──────── SELECTED TEXT ────────

Me: “If you had to be completely honest, would you say that you are concerned about how well your classmates are doing in math, or are you just focused on yourself–your own understanding and performance?  Be honest.”

Several students (under their breath): “Ourselves.”

Me: “Okay, good.  Thank you for being honest.  Now, let’s compare this to our Christian community.  Should it be our concern if our fellow brother or sister is faltering in his or her faith or just generally needs some support in life at the moment?  What about someone we know but whose faith we don’t know about?  If they are struggling somehow in life, should we care?”

Several students: “Yes, of course.”

Me: “So how is that perspective different from how we view our learning in school?”

One student: “Actually it’s the exact opposite.”

Me: “Does it have to be that way?”

I got mostly blank looks after this question.  I think a couple of students may have mumbled, “I don’t think so,” but not because they were convinced; rather I think they probably felt like that was the appropriate Sunday School response.  One thing became very painfully clear, though: no one in the room had spent a lot of time, if any, imagining that the academic part of school might could (or should?) look more like true Christian community.  No one had spent a lot of time worrying about how his or her classmates were doing in school.

──────── GIVEN DATA ────────

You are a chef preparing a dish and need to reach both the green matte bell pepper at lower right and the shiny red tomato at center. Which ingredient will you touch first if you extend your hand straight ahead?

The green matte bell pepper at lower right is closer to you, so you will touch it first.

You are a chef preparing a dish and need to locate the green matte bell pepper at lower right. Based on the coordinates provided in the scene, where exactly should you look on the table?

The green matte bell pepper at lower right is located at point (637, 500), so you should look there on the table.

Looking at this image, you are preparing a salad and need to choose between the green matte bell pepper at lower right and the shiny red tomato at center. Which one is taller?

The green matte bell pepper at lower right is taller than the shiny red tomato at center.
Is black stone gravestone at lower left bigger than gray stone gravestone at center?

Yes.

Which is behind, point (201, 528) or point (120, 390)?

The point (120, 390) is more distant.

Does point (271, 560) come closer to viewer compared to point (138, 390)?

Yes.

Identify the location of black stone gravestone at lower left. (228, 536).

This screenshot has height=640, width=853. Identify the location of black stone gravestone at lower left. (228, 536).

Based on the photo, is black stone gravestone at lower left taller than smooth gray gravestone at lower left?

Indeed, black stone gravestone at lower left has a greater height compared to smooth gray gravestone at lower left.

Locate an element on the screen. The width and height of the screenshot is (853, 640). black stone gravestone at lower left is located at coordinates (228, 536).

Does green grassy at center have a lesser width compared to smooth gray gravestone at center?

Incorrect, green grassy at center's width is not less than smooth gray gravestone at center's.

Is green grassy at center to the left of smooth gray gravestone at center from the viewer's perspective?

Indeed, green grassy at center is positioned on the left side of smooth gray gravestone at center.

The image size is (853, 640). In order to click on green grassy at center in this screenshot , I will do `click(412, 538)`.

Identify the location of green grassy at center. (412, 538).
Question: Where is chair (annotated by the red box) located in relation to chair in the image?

────────

PROBLEMS TO WORK ON
[1] Write out the part of the classroom dialogue above, starting at "I got mostly" and ending at "doing in school.".
[2] Extend the classroom dialogue about math learning and Christian community, picking up after its final sentence.

THE RESPONSES
[1]
I got mostly blank looks after this question.  I think a couple of students may have mumbled, “I don’t think so,” but not because they were convinced; rather I think they probably felt like that was the appropriate Sunday School response.  One thing became very painfully clear, though: no one in the room had spent a lot of time, if any, imagining that the academic part of school might could (or should?) look more like true Christian community.  No one had spent a lot of time worrying about how his or her classmates were doing in school.

[2]
If Jamie Smith is right when he says that “all habits and practices are ultimately trying to make us into a certain kind of person1,” then what kinds of persons are the academic climates in our schools making?  In particular, what kinds of persons are the academic climates in our Christian schools making?  If the answers to these last two questions are not really that different from each other, then we have a big problem (or, I guess I should say “opportunity”) in our Christian schools.

If chapel and Bible class and prayer are the only ways in which our Christian schools look different from secular schools, then I think we are completely missing the point.  If we are not looking different–radically different–on the level at which the students live–in their daily reality, their economy, where they are told by the world (and us teachers) that things matter, where they are working day in and day out (and this reality in school is academics, where the currency is grades)–then we are making no difference, and actually we may be doing more harm than a secular school because we have set up a dualism that is more despicable than paganism.

Now one could make the argument that our students’ reality is actually at the level of relationships and acceptance and “likes,” and there is much truth to this and much work to be done in this arena as well.  But I want to focus on the reality that our Christian schools and us teachers have most direct control over, and with which we too easily acquiesce to the modern secular culture of individualism and competition–and that is the reality of academics.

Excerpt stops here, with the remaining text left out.